In the 1830s, the national government under President Andrew Jackson embarked on a policy of radically looser money and preference for investment in the equivalent of residential (and commercial) real estate at the time, frontier federal land.
As Jackson wound down the Bank of the United States, in his mind an instrument of what we would call now Bain Capital-like Eastern moneyed interests, he moved federal deposits to regional banks of his choosing, “pet” banks in the term of the day, not unlike how the current administration favors its friends – Solyndra, Soros and for example.
At the time banks issued notes on their federal deposits, creating the bulk of the money in circulation. The “pet” banks were more expansive in issuing note than the Bank of the United States had been, so money creation exploded.
In this period, the federal government was getting a substantial share of its revenues from selling its Western lands. According to historian John Steele Gordon: “”People who had no intention of settling [on a property] bought large tracts of land from the federal government and paid for them with the paper money borrowed from local banks in even greater amounts. Land sales by the federal government, handled through the government’s General Land Office, had amounted to $42.5 million in 1832. By 1836 they amounted to nearly $25 million, and in the early summer of that year were running at the astonishing rate of nearly $5 million a month.”
In contemporary terms, the Land Office was Fannie and Freddie and the “pet” banks were the Fed.
Jackson became alarmed at all the speculation and announced that the government would demand payment for Western land in gold and silver. At the same time, he began moving money from the pet banks. The effect was not unlike that of the current administration’s recent demands that banks increase their reserves and raise their credit scores. The longest economic downturn in American history followed.

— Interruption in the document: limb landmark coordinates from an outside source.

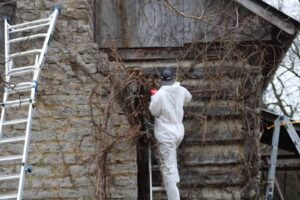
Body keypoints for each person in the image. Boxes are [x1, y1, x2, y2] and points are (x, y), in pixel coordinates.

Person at [149, 68, 192, 200]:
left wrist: (153, 96)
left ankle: (174, 196)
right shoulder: (182, 90)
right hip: (178, 133)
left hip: (166, 135)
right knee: (168, 161)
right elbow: (188, 99)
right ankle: (174, 178)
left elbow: (153, 111)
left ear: (161, 80)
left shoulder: (159, 95)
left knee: (168, 170)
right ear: (174, 78)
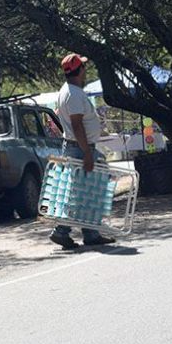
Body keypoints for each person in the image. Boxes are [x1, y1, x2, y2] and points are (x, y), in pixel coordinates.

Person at [49, 54, 115, 250]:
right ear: (79, 71)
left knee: (88, 191)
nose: (85, 71)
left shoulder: (68, 91)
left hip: (78, 147)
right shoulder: (74, 94)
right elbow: (77, 125)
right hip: (80, 148)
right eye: (83, 67)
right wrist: (87, 153)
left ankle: (91, 233)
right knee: (79, 193)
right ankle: (61, 231)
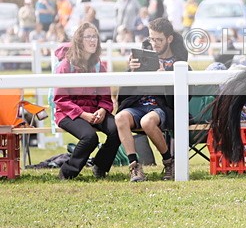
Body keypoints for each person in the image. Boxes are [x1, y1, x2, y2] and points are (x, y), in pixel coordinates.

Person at [115, 17, 190, 182]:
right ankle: (134, 167)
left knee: (147, 122)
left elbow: (184, 98)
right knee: (120, 118)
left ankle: (169, 162)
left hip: (162, 108)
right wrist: (131, 72)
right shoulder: (142, 59)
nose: (154, 43)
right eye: (152, 39)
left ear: (169, 39)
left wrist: (166, 80)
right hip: (138, 105)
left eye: (159, 40)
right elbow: (125, 93)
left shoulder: (179, 64)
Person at [53, 23, 121, 179]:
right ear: (79, 40)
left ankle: (100, 166)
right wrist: (83, 114)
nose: (93, 40)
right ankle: (67, 173)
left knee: (117, 129)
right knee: (90, 137)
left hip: (95, 111)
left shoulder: (99, 66)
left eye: (95, 36)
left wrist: (103, 110)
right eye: (88, 37)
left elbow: (105, 96)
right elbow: (61, 99)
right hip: (68, 113)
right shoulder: (65, 66)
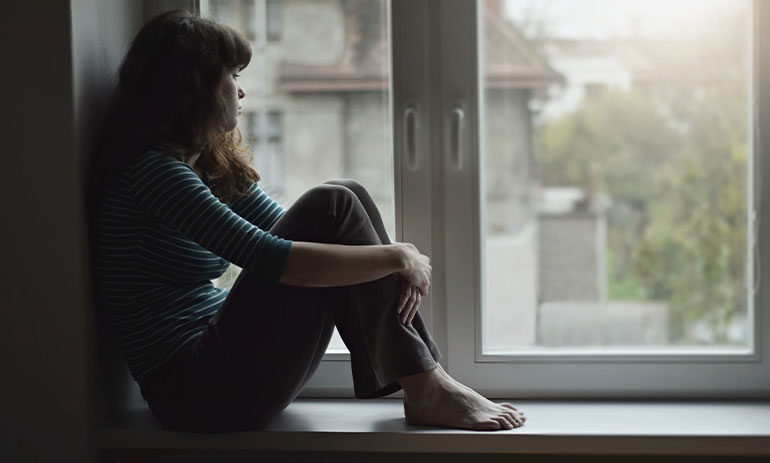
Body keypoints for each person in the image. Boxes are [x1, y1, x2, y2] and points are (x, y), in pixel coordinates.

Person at [88, 9, 525, 433]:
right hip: (194, 392)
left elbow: (294, 231)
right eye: (232, 77)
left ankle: (427, 382)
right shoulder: (154, 175)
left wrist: (389, 258)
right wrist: (396, 256)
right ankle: (426, 385)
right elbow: (273, 257)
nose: (241, 92)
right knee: (334, 202)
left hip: (221, 375)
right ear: (195, 88)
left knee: (346, 196)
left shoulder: (206, 167)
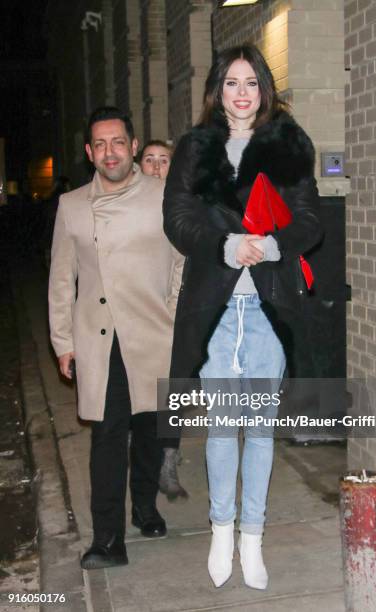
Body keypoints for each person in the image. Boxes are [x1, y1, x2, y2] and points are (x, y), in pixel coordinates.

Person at [163, 44, 322, 590]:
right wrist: (225, 245)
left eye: (251, 82)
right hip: (215, 308)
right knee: (220, 428)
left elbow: (310, 221)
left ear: (264, 89)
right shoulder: (195, 147)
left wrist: (273, 246)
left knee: (258, 430)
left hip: (267, 308)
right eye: (232, 83)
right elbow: (177, 219)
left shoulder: (287, 145)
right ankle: (221, 532)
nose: (242, 93)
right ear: (217, 91)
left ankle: (253, 537)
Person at [48, 106, 183, 569]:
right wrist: (63, 341)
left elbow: (183, 260)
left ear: (132, 145)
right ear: (90, 152)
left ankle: (144, 506)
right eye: (100, 144)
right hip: (100, 339)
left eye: (118, 142)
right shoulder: (71, 205)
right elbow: (61, 280)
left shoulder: (165, 196)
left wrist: (174, 311)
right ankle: (107, 539)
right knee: (107, 437)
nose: (110, 152)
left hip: (153, 334)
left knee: (150, 431)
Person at [136, 139, 188, 501]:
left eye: (163, 160)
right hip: (135, 315)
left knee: (173, 390)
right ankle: (141, 456)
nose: (156, 167)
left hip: (173, 314)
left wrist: (171, 309)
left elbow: (185, 262)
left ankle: (167, 460)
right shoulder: (130, 208)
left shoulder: (181, 207)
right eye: (149, 160)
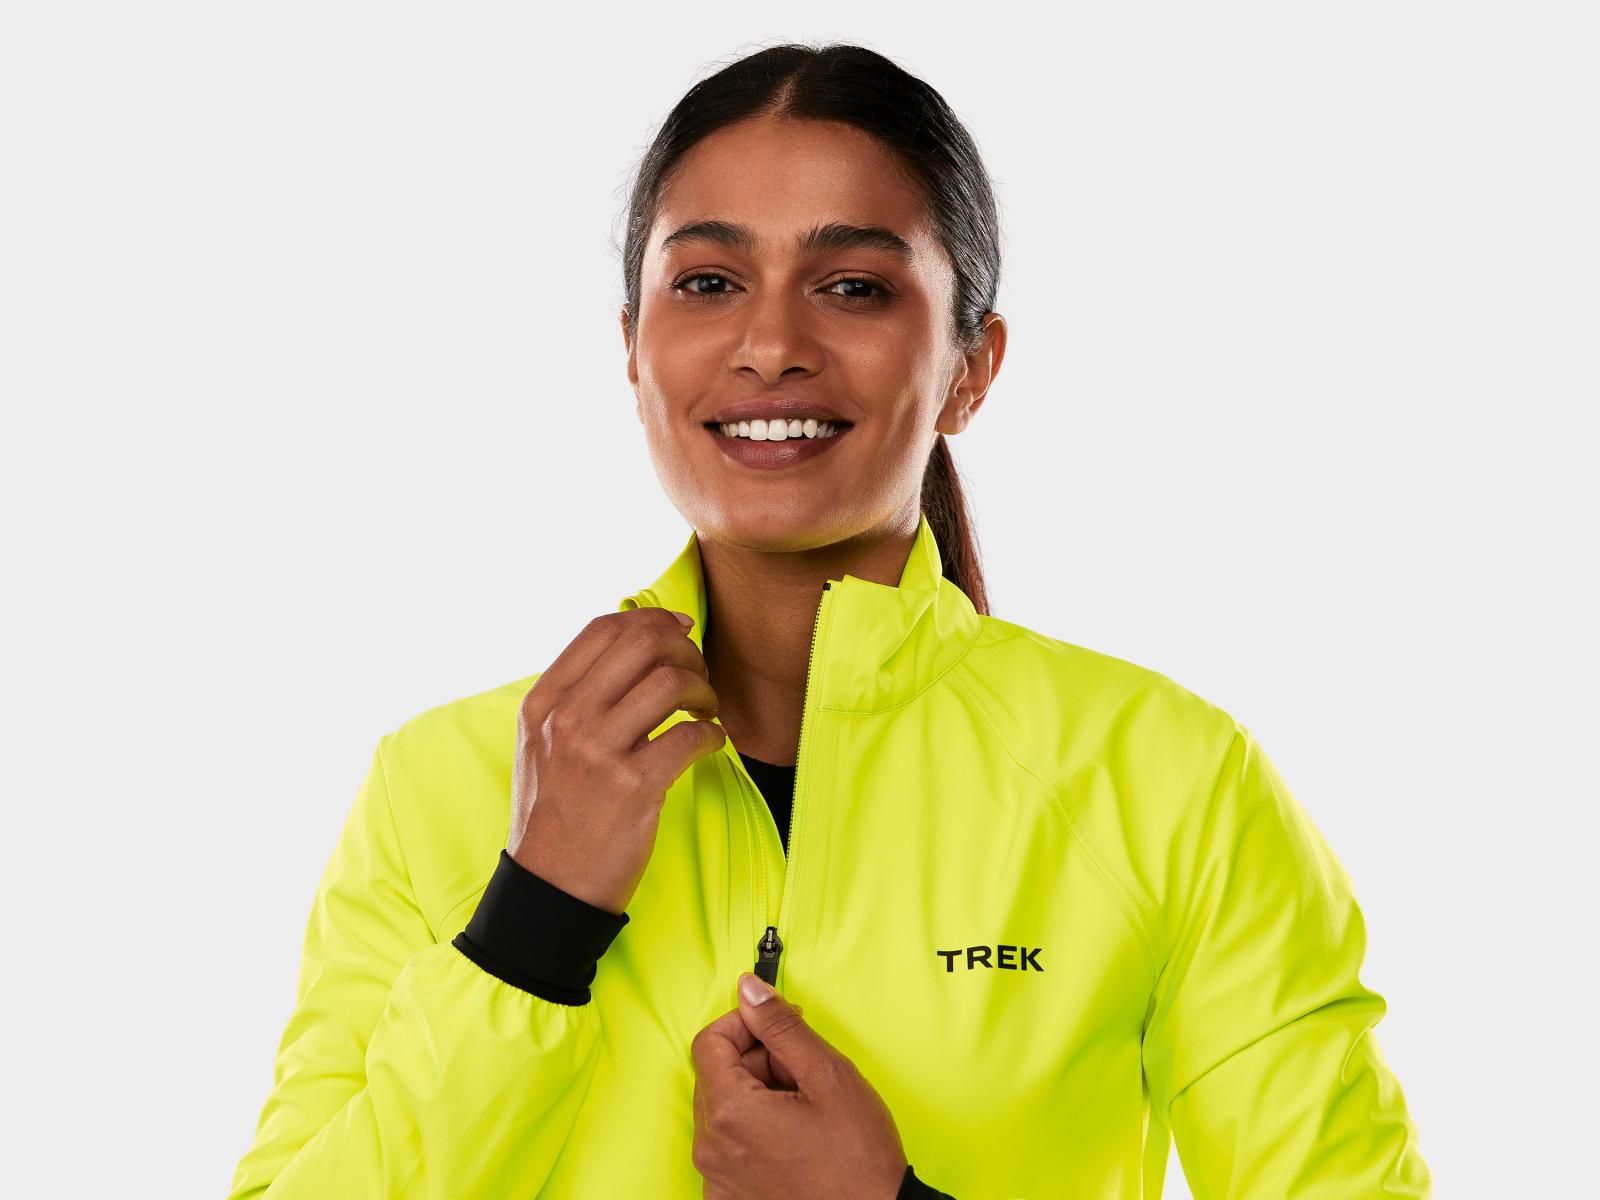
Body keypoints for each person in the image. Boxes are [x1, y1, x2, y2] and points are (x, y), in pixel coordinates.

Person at [227, 41, 1432, 1200]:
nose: (770, 347)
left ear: (969, 367)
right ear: (634, 353)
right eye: (708, 283)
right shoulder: (438, 785)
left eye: (852, 287)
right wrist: (530, 925)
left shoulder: (1168, 782)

The problem for us is that buying the president’s story, not the real one, points just where the president is leading: to federal criminalizing of bad investment decisions.
Pity the men and women who made those decisions. They did not understand how much the world they worked in was the temporary stage setting of fickle politicians and would disappear in the middle of the play.
But if the president’s story stands, how can we get ourselves out of this mess? How can we keep from repeating it? And if it leads to prosecutions, who will feel safe about investing in America anytime soon?